Nadia Chahed
17 Janvier 2017•Mise à jour: 17 Janvier 2017
AA/Bujumbura/Yvan Rukundo
Des représentants de l'opposition et des autorités burundaises se sont réunis lundi à Arusha en Tanzanie, pour évaluer le dialogue inter-burundais et préparer le démarrage d'un nouveau round de concertations, a indiqué à Anadolu, une source de l'opposition présente sur place.
Cette réunion a été convoquée par la médiation dans la crise burundaise, a indiqué à Anadolu, Léonce Ngendakumana, président de l’Alliance des démocrates pour le changement (Adc-Ikibiri- Opposition), qui a pris part à cette rencontre
S'exprimant dans une déclaration à Anadolu, il a précisé que trois facteurs motivent sa présence à Arusha, "il s'agit d'abord de savoir si le facilitateur tanzanien, William Benjamin Mkapa, reconnaît les Accords d’Arusha et la Constitution du Burundi", a-t-il noté.
"Mkapa nous a insultés. Nous voulons avoir des éclaircissements sur ce point ", a poursuivi l'opposant ( en référence à une déclaration du facilitateur où il dit que le troisième mandat brigué par pierre Nkurunziza est bien conforme à la constitution).
C'est également une occasion d'évoquer plusieurs problèmes auxquels fait face le pays et de revenir sur les relations du Burundi avec la Communauté Internationale, a ajouté Ngendakumana.
Sur la liste des invités établie par le bureau de la médiation et dont Anadolu a obtenu une copie, figurent 25 membres de la plateforme de l’opposition radicale, le Conseil national pour le respect de l'accord d'Arusha et de l'Etat de droit au Burundi (Cnared).
Certains de ces opposants ont répondu présents à ce rendez-vous, ce qui a provoqué l’indignation de cette plateforme : "La plateforme de l'opposition radicale Cnared se désolidarise avec trois partis membres qui ont répondu présents à l'invitation de Mkapa",a déclaré lundi, Jérémie Minani,Chargé de la communication de cette plateforme.
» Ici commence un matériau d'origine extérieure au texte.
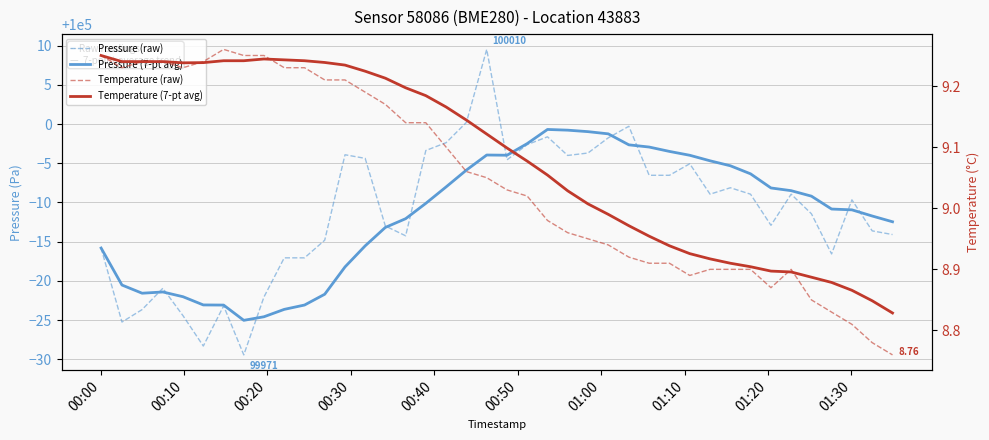

True or false: Pressure (7-pt avg) has more than 0 interior local peaks.

True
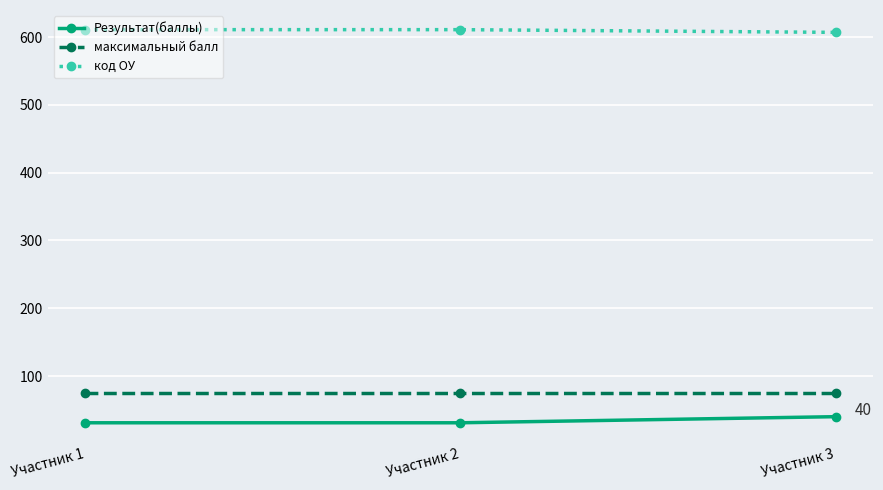

What is the sum of the код ОУ values at Участник 2 and Участник 3?

1218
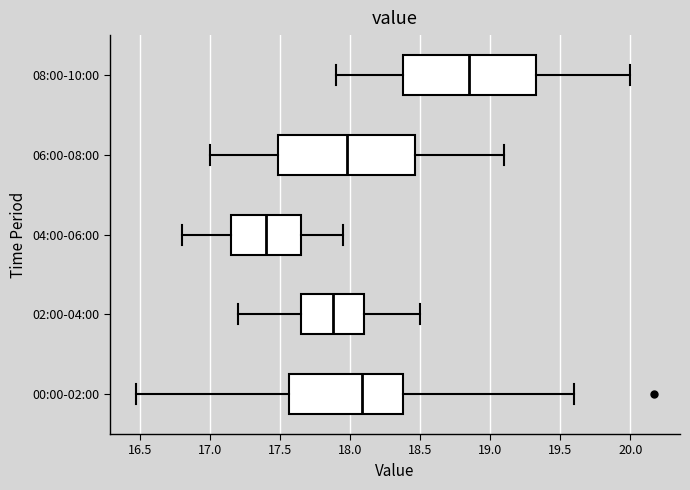

Reading bottom to top, read every box against the x-axis: the position of its median line, the range the box covers, and the ends of its whiskers. The values are not printed on the chart, so give them approximately, as read against the axis.

00:00-02:00: median 18.10, box 17.55 to 18.40, whiskers 16.45 to 19.60
02:00-04:00: median 17.90, box 17.65 to 18.10, whiskers 17.20 to 18.50
04:00-06:00: median 17.40, box 17.15 to 17.65, whiskers 16.80 to 17.95
06:00-08:00: median 18.00, box 17.50 to 18.45, whiskers 17.00 to 19.10
08:00-10:00: median 18.85, box 18.40 to 19.35, whiskers 17.90 to 20.00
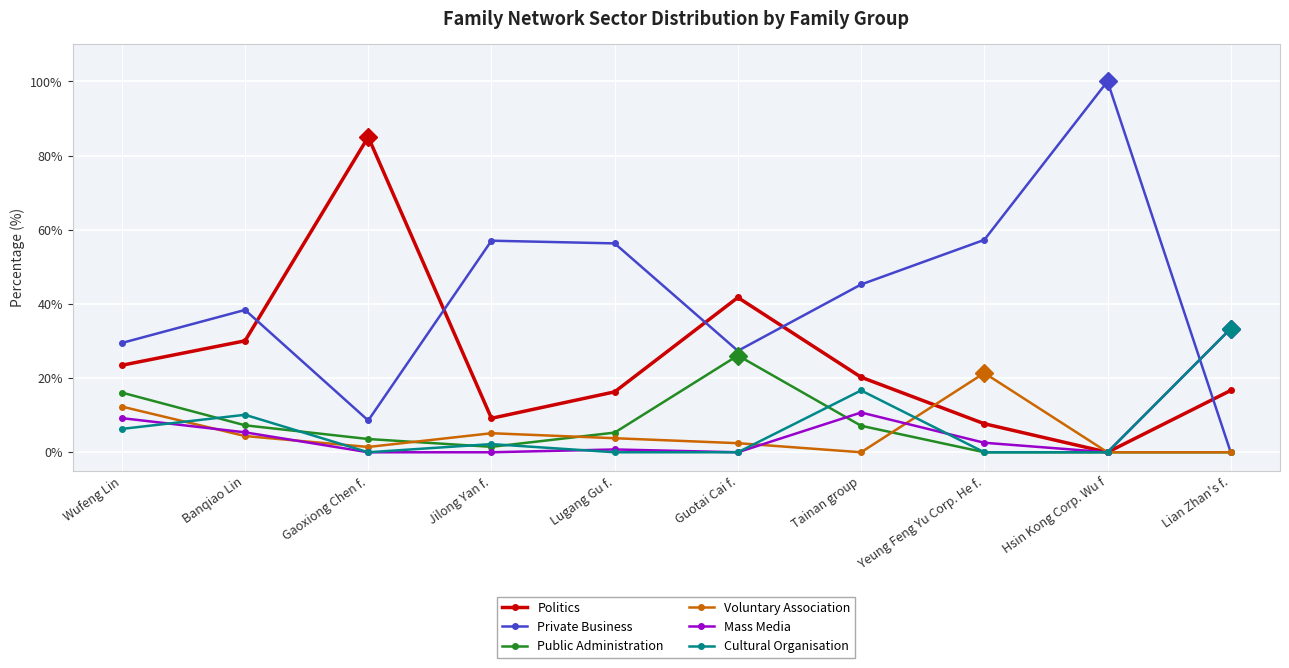

Which series has the widest spread of values?

Private Business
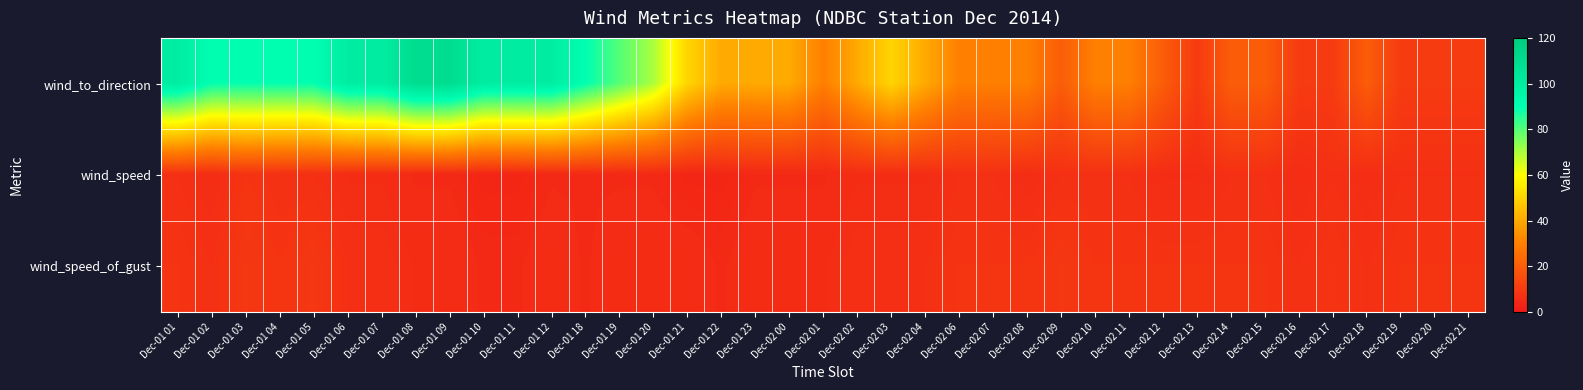

Which series has the largest range (max minus min)?

wind_to_direction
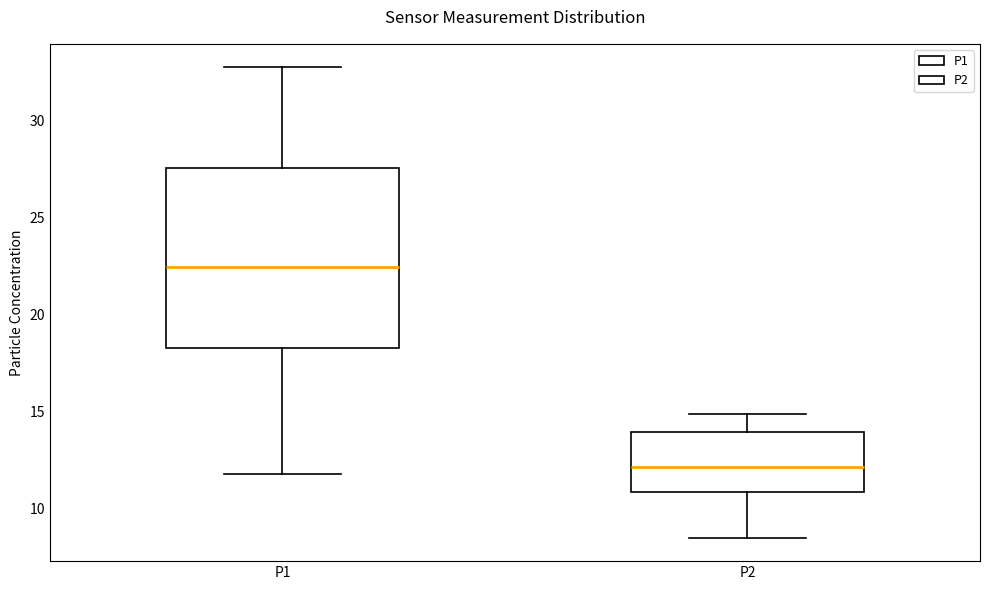

Which box has the lowest median line?

P2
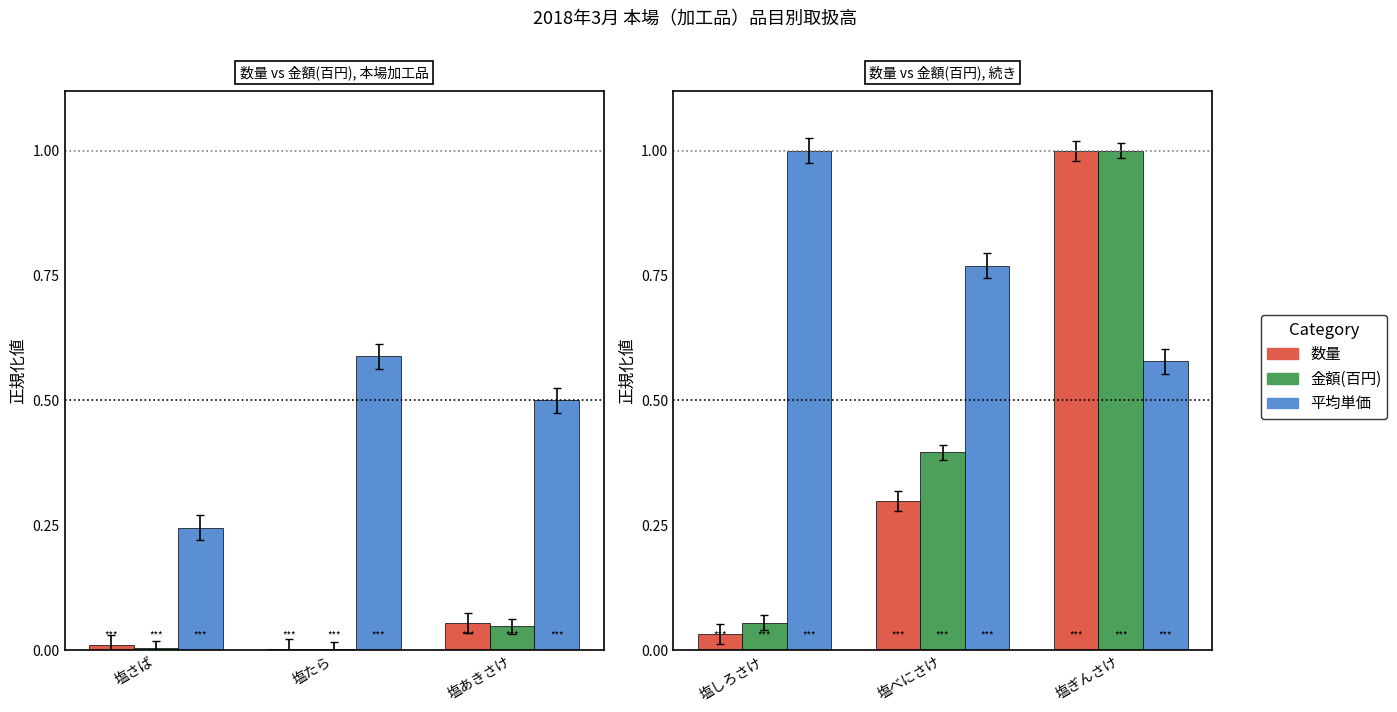

What is the maximum value for 数量?

1.0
Il s'agit du parti Conseil national pour la défense de la démocratie (Cndd) dirigé par Léonard Nyangoma, du parti Front pour la démocratie au Burundi (Frodebu) de Frédéric Bamvuginyumvira et de l'Alliance démocratique pour le Renouveau ( ADR) d'Alice Nzomukunda, a poursuivi Minani dans une déclaration à Anadolu.
Selon lui "ces partis ont violé le règlement et le code de conduite de cette plateforme".
"Les 25 membres du directoire du Cnared ont, tous, été conviés à cette réunion mais, ils ont refusé cette offre excepté ces trois partis", a-t-il relevé.
Mkapa a annoncé, lundi dans l'après-midi, que la prochaine session du dialogue inter-Burundais à Arusha est prévue pour février prochain, a rapporté Ikiriho, un journal pro-gouvernemental tanzanien, dans une publication sur Twitter.
Le Burundi traverse une grave crise politique émaillée de violences, depuis le dépôt de la candidature du président Pierre Nkurunziza en avril 2015 pour un troisième mandat controversé.
Nkurunziza a été reconduit à la tête de l’Etat en juillet de la même année, en violation de la Constitution et de l'accord d'Arusha qui a mis fin à la guerre civile de 1993-2006, selon l'opposition, la société civile et une partie de son propre camp dont son ancien porte-parole Léonidas Hatungimana, son 2ème vice-président Gervais Rufyikiri et l’ancien président de l’Assemblée nationale Pie Ntavyohanyuma.
Cette crise a déjà fait plus de 1000 morts et poussé plus de 332000 personnes à l’exil d'après un rapport de l’Office des Nations unies pour les réfugiés (UNHCR), publié le 31 décembre 2016.